Dans le vaste répertoire de la cuisine maghrébine, peu de plats occupent une place aussi sacrée et réconfortante que la chorba frik algérienne.
Cette soupe dense, fumante et généreuse, à base de frik : ce blé vert jeune, torréfié et concassé, mijote longuement avec des morceaux d’agneau fondants, un bouillon tomate riche, des pois chiches crémeux et une pluie finale d’herbes fraîches. Dès les premières minutes de cuisson, son parfum envahit la cuisine : notes fumées de frik, acidité douce des tomates, chaleur des épices et fraîcheur de la coriandre et de la menthe. C’est le genre d’odeur qui fait dire : saha avant même de goûter.
Incontournable pendant le Ramadan pour rompre le jeûne avec sa puissance nutritive, elle se savoure aussi tout l’hiver, accompagnée de pain khobz encore chaud, de bricks croustillantes ou simplement d’un quartier de citron pressé.
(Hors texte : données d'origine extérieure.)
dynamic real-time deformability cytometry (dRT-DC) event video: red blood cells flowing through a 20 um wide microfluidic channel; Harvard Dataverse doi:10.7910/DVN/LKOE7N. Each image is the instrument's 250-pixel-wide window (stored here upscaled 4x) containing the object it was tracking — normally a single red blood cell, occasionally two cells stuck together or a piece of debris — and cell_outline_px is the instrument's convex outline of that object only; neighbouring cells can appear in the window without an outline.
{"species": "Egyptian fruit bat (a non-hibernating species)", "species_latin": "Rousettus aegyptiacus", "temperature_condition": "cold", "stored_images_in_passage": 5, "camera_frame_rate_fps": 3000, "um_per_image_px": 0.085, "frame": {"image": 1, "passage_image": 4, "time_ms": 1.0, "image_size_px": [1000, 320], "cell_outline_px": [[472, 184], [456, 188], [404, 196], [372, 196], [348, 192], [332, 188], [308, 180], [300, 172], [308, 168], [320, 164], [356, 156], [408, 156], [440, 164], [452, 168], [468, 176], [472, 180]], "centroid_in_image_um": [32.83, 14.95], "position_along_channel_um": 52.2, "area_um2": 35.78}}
Elle n’est pas qu’une soupe : elle est un rituel, un lien entre générations, un bol de réconfort qui porte en elle des siècles d’histoire familiale et de traditions partagées.
Ses racines plongent dans les pratiques berbères d’Afrique du Nord, où le frik récolté immature, fumé et séché sert à conserver les céréales dans les climats difficiles. Le mot « chorba » lui-même, venu du persan et de l’arabe, signifie bouillon salé, et la recette s’est enrichie au fil des influences ottomanes et levantines. En Algérie, elle est devenue un emblème national, surtout pendant le mois sacré : une préparation conçue pour redonner énergie et force après des heures de jeûne, grâce à ses protéines, ses fibres et sa densité réconfortante. Les versions diffèrent légèrement selon les régions : Alger, Oran, Constantine, mais le cœur fumé du frik et l’équilibre des saveurs restent immuables.
Recette : chorba frik algérienne maison
Ingrédients
- 400 à 500 g de viande d’agneau (épaule, jarret ou gigot avec os pour un bouillon plus profond)
- 120 à 150 g de frik de qualité (bien rincé)
- 200 g de pois chiches (trempés la veille ou en conserve rincés)
- 1 gros oignon finement haché
- 3 à 4 tomates mûres mixées (ou 400 g de pulpe en boîte)
- 2 c. à soupe bombées de concentré de tomate
- 1 branche de céleri hachée (tiges + feuilles)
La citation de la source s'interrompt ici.